● **Requirement**: Please copy out every line of the listing below in which the word "circle" appears.
START Data for this task
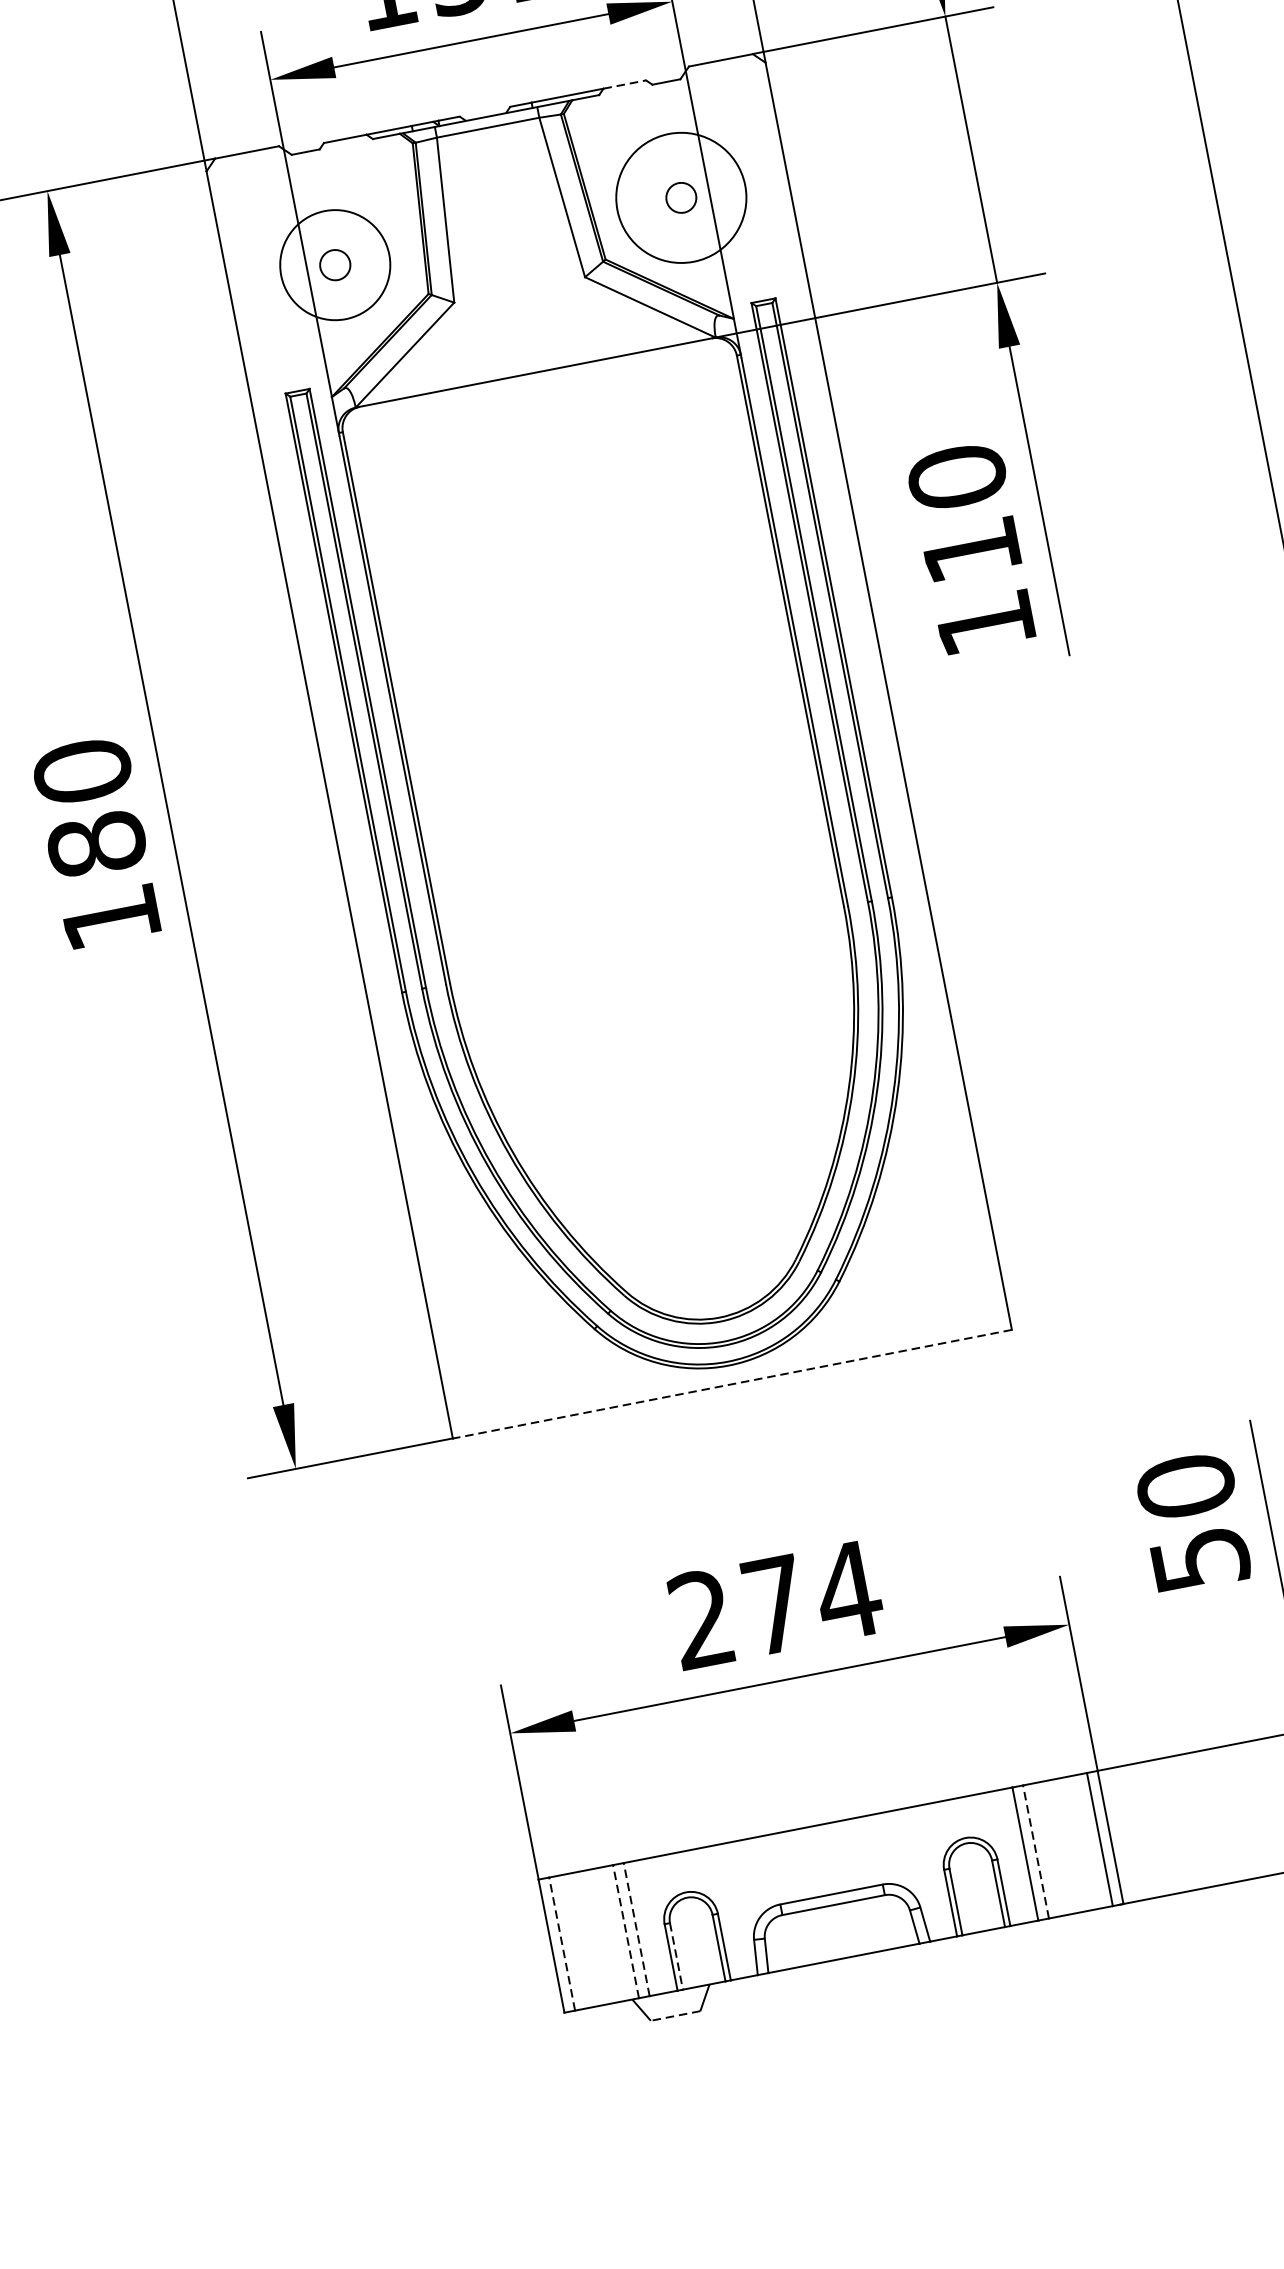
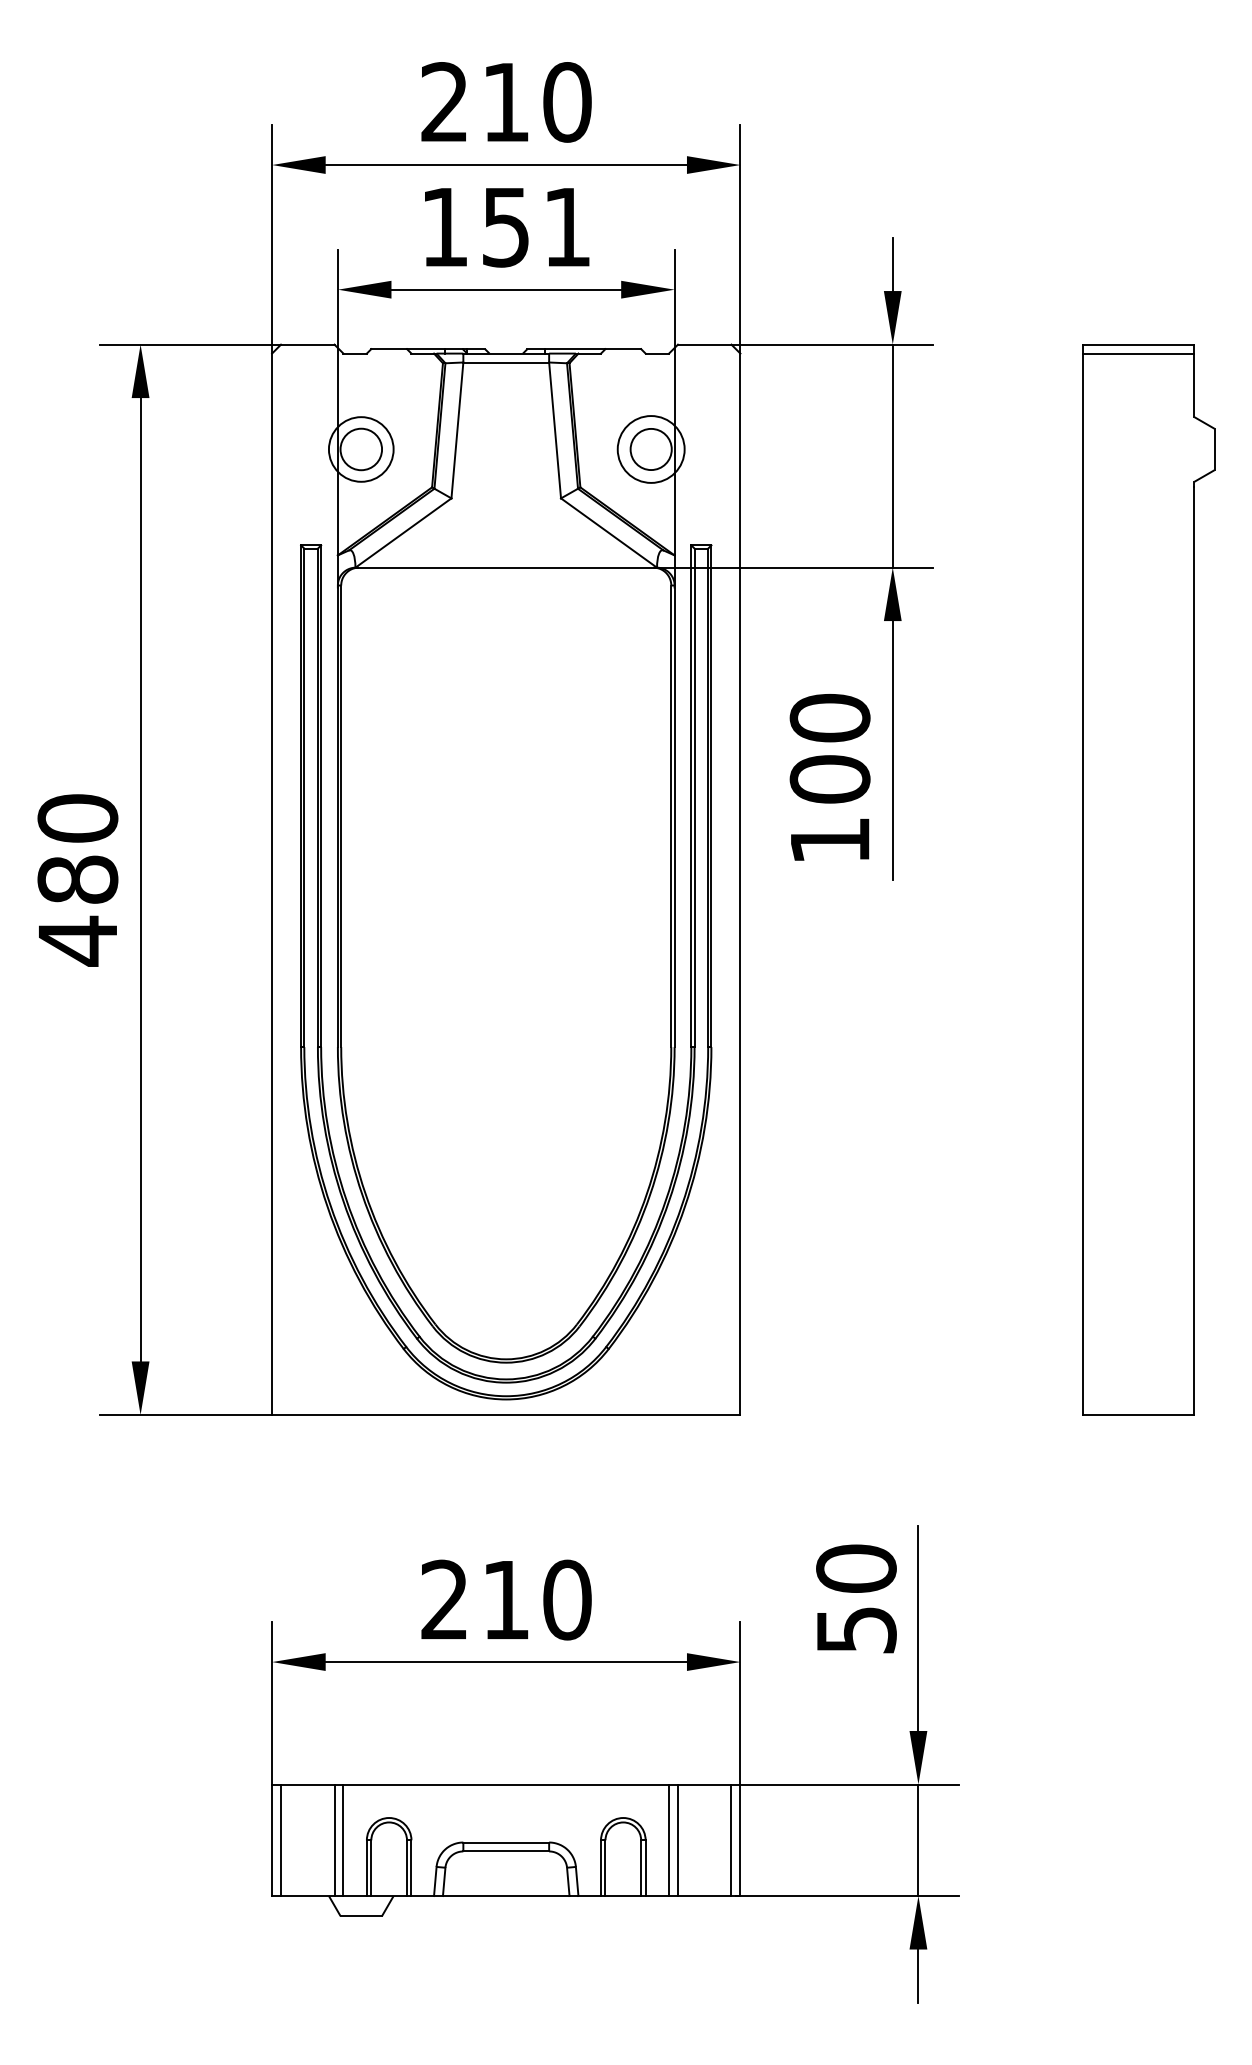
line: (625, 84) -> (623, 349), dashed -> solid
circle: (680, 198) -> (650, 449), size x0.62
circle: (680, 198) -> (650, 449), size x1.67
circle: (334, 265) -> (360, 449), size x0.71
circle: (335, 265) -> (361, 449), size x1.67
text: (970, 550) -> (829, 779), 110 -> 100
text: (110, 917) -> (77, 940), 180 -> 480
line: (731, 1384) -> (505, 1415), dashed -> solid
text: (812, 1597) -> (537, 1599), 274 -> 210
line: (1035, 1852) -> (677, 1840), dashed -> solid
line: (636, 1929) -> (343, 1840), dashed -> solid
line: (626, 1931) -> (334, 1840), dashed -> solid
line: (562, 1944) -> (281, 1840), dashed -> solid
line: (676, 1956) -> (371, 1868), dashed -> solid
line: (675, 2016) -> (361, 1916), dashed -> solid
END Data for this task
● **The answer**:
circle: (680, 198) -> (650, 449), size x0.62
circle: (680, 198) -> (650, 449), size x1.67
circle: (334, 265) -> (360, 449), size x0.71
circle: (335, 265) -> (361, 449), size x1.67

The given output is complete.